Data records
_ _ _

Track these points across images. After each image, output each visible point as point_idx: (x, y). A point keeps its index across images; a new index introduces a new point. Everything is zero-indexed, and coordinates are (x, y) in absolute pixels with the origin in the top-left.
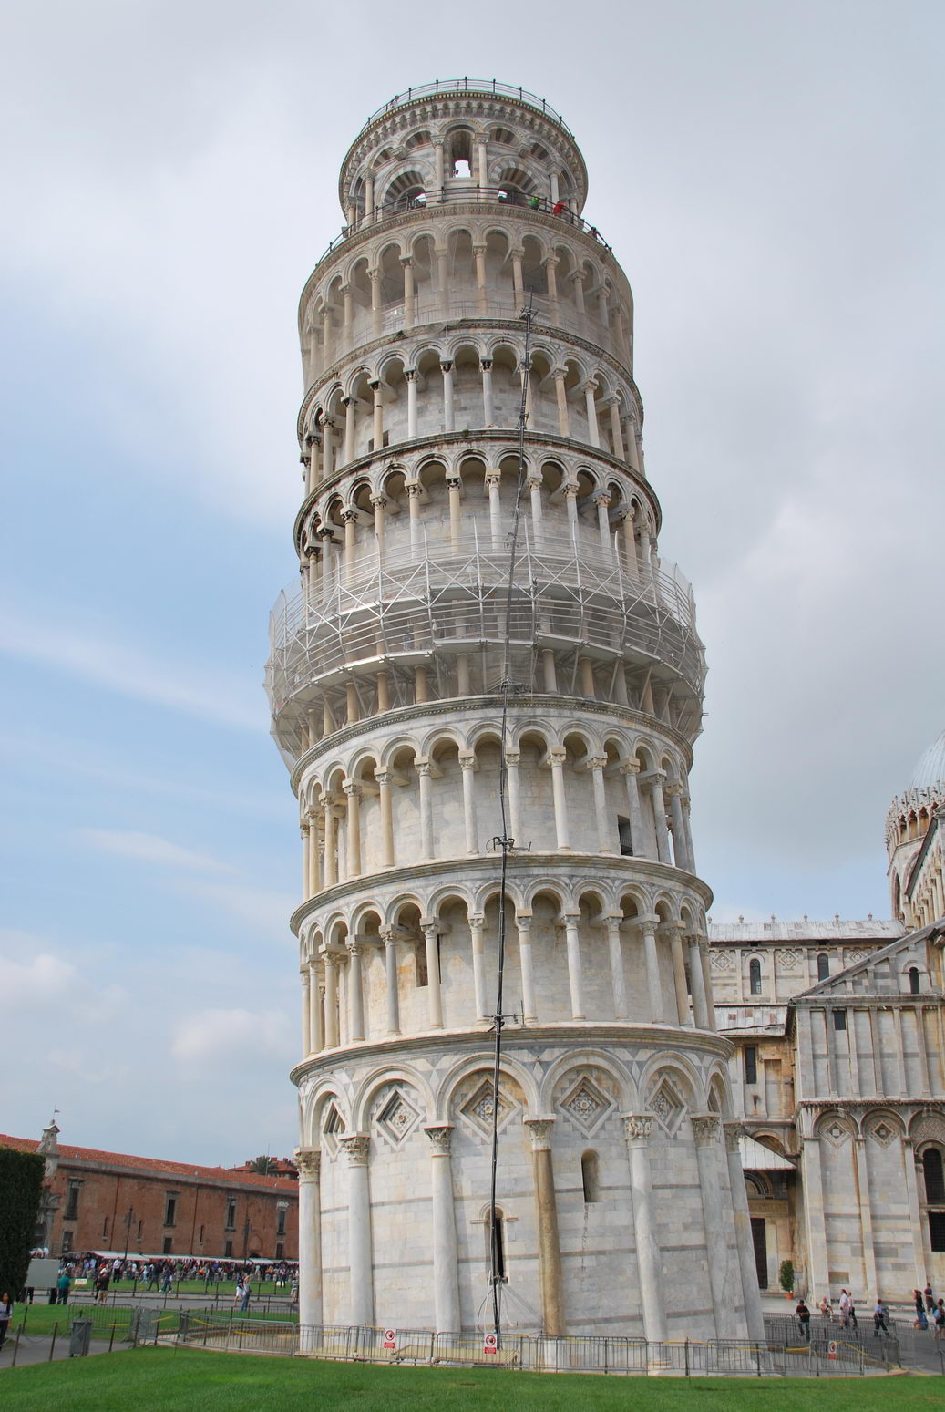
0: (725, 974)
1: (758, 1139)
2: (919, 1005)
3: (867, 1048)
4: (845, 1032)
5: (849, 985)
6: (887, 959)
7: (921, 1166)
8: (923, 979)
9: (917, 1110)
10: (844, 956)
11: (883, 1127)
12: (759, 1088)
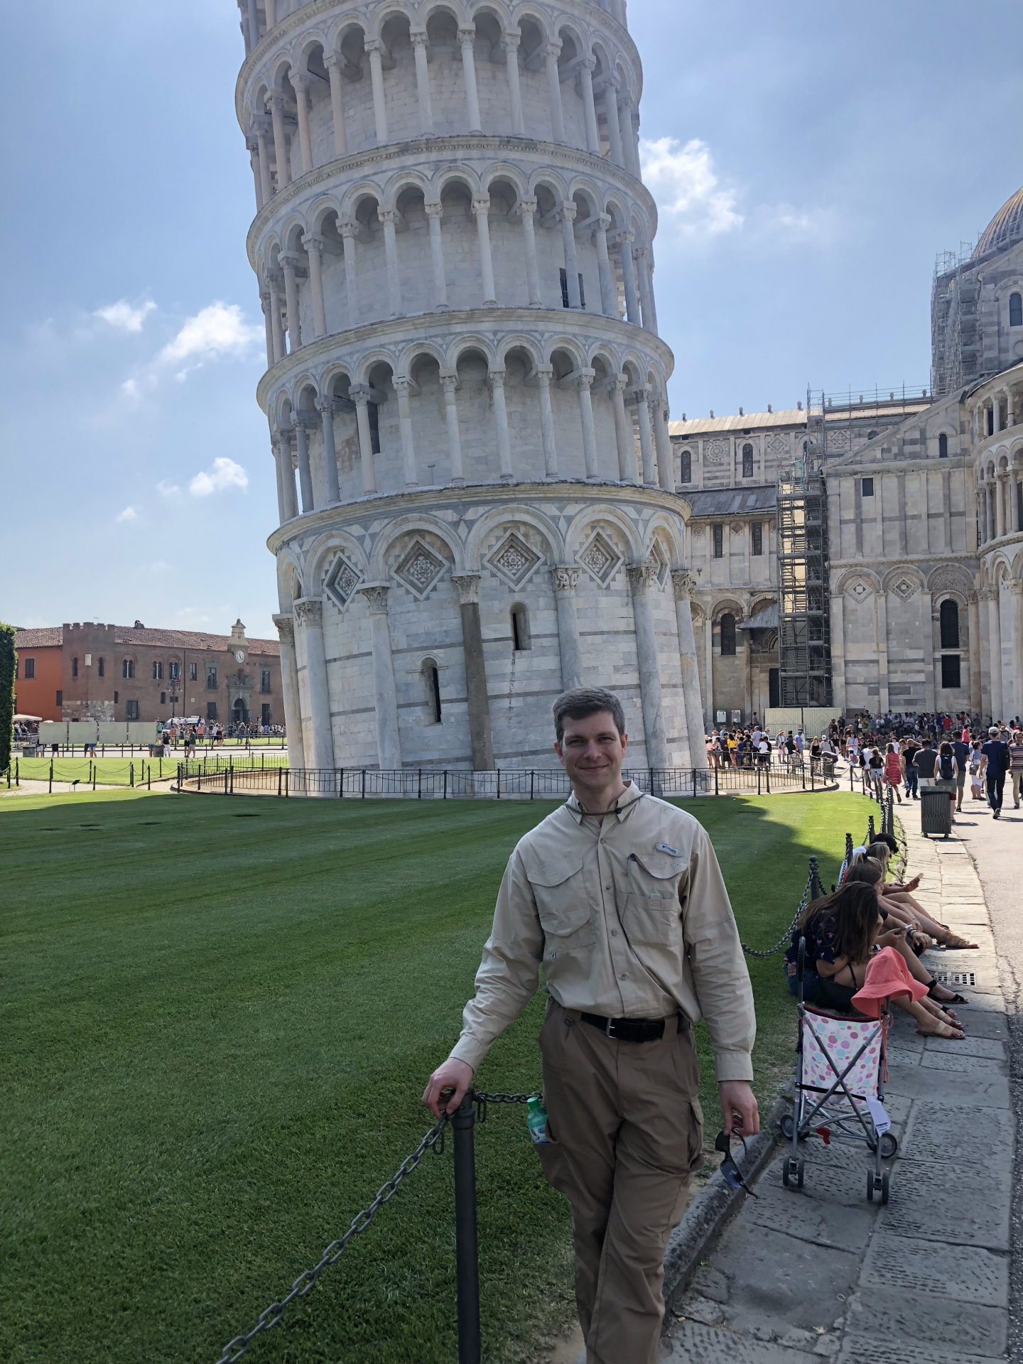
0: (779, 457)
2: (947, 467)
3: (892, 512)
4: (871, 498)
7: (937, 616)
8: (951, 443)
9: (937, 565)
11: (903, 582)
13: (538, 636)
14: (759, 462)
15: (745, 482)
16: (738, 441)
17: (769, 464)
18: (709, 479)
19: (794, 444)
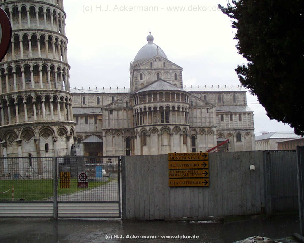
0: (92, 100)
1: (97, 136)
2: (127, 109)
3: (116, 118)
4: (112, 115)
5: (113, 105)
6: (121, 100)
7: (125, 141)
8: (129, 104)
9: (125, 130)
10: (118, 96)
11: (118, 134)
12: (97, 125)
13: (50, 150)
14: (87, 101)
15: (84, 106)
16: (82, 96)
17: (89, 102)
18: (75, 104)
19: (95, 98)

_ _ _

--- What you should do ---
Where pictures appear, omit them, and transcribe exactly, with nothing else, the lines from the line with "10: (844, 956)" through the final line of the records above, both ends included.

--- Completed task ---
10: (844, 956)
11: (883, 1127)
12: (759, 1088)
0: (779, 457)
2: (947, 467)
3: (892, 512)
4: (871, 498)
7: (937, 616)
8: (951, 443)
9: (937, 565)
11: (903, 582)
13: (538, 636)
14: (759, 462)
15: (745, 482)
16: (738, 441)
17: (769, 464)
18: (709, 479)
19: (794, 444)
0: (92, 100)
1: (97, 136)
2: (127, 109)
3: (116, 118)
4: (112, 115)
5: (113, 105)
6: (121, 100)
7: (125, 141)
8: (129, 104)
9: (125, 130)
10: (118, 96)
11: (118, 134)
12: (97, 125)
13: (50, 150)
14: (87, 101)
15: (84, 106)
16: (82, 96)
17: (89, 102)
18: (75, 104)
19: (95, 98)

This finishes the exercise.